UrthPact’s coffee ring utilizes PP and the company wanted to replace it with a compostable material. Danimer developed a new resin based on PLA and its proprietary extrusion process. The compostable alternative boasts improved heat-deflection temperature, improved crystallization for faster molding cycles, and meets acceptable pricing for commercial adoption.

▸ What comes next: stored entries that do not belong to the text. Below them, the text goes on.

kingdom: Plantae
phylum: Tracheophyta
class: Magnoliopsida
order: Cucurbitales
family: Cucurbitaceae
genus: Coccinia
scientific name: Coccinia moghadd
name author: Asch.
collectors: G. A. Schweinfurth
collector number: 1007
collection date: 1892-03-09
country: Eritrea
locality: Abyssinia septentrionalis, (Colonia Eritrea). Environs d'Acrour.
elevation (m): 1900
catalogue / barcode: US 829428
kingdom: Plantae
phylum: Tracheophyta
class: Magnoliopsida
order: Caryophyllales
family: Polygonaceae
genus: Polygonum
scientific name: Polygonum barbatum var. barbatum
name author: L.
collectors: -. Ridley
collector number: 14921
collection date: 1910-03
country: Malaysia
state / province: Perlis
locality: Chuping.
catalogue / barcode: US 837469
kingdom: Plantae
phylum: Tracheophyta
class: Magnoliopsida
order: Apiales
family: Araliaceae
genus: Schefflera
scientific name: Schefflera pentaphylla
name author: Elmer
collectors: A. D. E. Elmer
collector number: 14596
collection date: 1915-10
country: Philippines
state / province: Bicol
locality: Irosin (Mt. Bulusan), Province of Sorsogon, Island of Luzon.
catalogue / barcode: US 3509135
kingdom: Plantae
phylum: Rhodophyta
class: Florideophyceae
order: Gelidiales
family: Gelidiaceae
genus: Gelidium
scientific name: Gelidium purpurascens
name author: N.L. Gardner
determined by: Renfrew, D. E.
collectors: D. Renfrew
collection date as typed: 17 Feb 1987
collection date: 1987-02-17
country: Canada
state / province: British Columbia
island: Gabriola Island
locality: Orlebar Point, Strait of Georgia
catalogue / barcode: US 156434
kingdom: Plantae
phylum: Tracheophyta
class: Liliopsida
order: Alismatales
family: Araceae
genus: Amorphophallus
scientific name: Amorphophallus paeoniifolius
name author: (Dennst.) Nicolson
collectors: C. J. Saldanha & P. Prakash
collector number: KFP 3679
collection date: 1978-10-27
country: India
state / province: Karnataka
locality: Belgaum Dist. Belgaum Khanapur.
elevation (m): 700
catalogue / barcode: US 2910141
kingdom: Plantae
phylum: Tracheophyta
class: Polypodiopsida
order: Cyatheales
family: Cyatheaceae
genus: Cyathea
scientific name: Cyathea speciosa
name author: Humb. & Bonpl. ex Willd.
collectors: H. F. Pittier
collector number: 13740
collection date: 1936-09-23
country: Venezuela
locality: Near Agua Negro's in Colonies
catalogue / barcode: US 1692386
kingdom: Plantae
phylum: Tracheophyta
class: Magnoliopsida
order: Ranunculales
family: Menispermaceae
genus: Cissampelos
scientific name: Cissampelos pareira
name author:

● Christian Lenges, who manages business development for biomaterials at DuPont Biomaterials, said his company is targeting commercial scale supply through its ongoing pilot plant for its developmental Nuvolve engineered polysaccharides (e.g., cellulosics, starch). They are said to show promising performance results across multiple markets and applications, including thermoplastic composites and hot-fill applications. Also in filler applications, they can be efficiently compounded into PP, PE, PLA and more, enhancing tensile strength, thermal stability, and boosting whiteness. In addition, PLA/polysaccharide compounds for both injection molding and extrusion are being explored for improved thermal stability.